A smaller part of the levy would fund R&D into alternative fuels. Some monies would go to Small Island Developing States to help them manage the impact of climate change and energy transition. The industry should strive hard to use hydrogen-based fuels, especially green ammonia and green methanol, due to their attractive CO2 emissions profiles. “We are very, very firm on this levy.”

Mr Nielsen appreciated that the switch to low and zero carbon fuels could only occur at a pace that owners and operators could afford. He felt attitudes to new fuels in the industry were shifting in the right direction but clear and comprehensive regulation remained essential. “It is an historical challenge and opportunity. We all want it and we all need it.”

Lars Robert Pedersen, BIMCO’s Deputy Secretary-General

Lars Robert Pedersen, BIMCO’s Deputy Secretary-General, agreed that the ever increasing volume of world trade and the associated shipping movements provided an exceptionally challenging context for efficient energy usage and reductions in carbon emissions. However, measures had to be carefully chosen, co-ordinated and enforced. 

He acknowledged that the uneven recovery in shipping movements and the relative stability of emission levels since 2018 should not obscure the longer term picture. Efficiency improvement could only have a limited effect on reductions. “A five per cent improvement in efficiency gets us nowhere in terms of overall targets.”
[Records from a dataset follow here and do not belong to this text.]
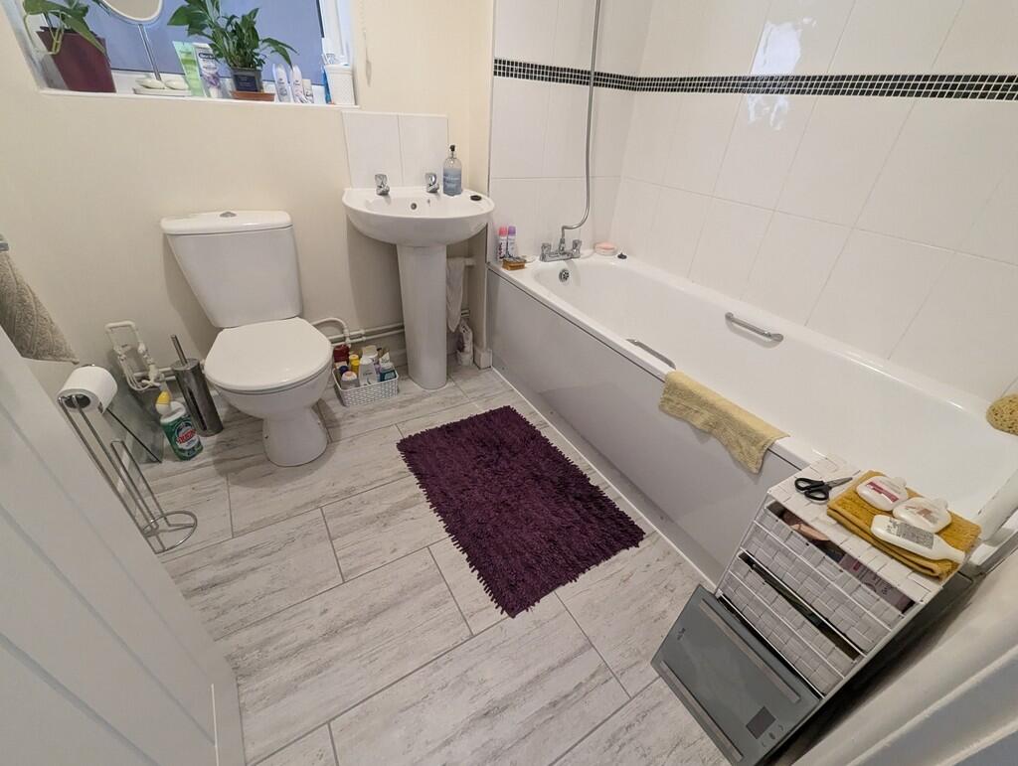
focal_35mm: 13
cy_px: 383
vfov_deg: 90.1
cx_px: 509
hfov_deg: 106.1
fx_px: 383
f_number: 2.2
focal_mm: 1.95
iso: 789
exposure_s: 1/35.7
Bulkers would continue to account for the most sea miles steamed with containerships and tankers still making up nearly all the remainder. However, much needed to be done to enhance fuel efficiency and reduce carbon emissions to meet the IMO target of a 50 per cent reduction by 2050. “Perhaps we can do a bit more; perhaps a lot more,” added Mr. Pedersen. The need to press towards zero emission fuel as soon as possible was inescapable. However, countries’ differing political priorities could  present “a political minefield.”
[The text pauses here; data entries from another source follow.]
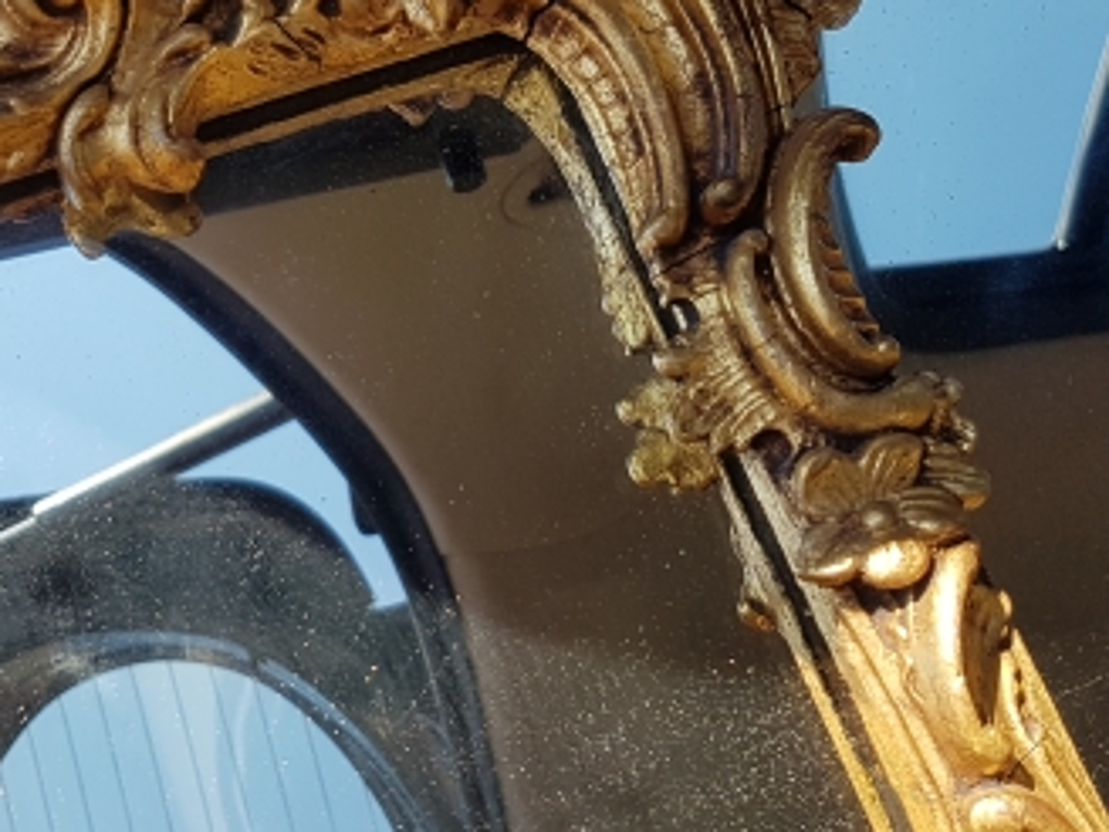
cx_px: 392
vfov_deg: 25.5
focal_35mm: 57
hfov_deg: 33.6
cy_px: 257
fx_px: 1826
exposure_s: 1/886
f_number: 1.7
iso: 40
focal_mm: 4.2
The shipping industry had proposed its own R&D fund—the International maritime Research & Development Board—to advance fuels and technology development. It had also asked IMO to progress market-based measures. The technology needed to reduce emissions substantially was not yet widely available but there was scope for preparatory work. “Transition must make sense for business. If the price of new and low carbon fuels is two or three times what operators pay now, there will be little incentive to go down this road. Transition will have to take place ship by ship, perhaps over one or even two decades. Ships with old technologies will trade side by side with those with new technologies. We need the market to facilitate this in an economically sustainable manner. It can only happen when commercial realities cater for the sustainable option rather than the fossil option,” concluded Mr. Pedersen.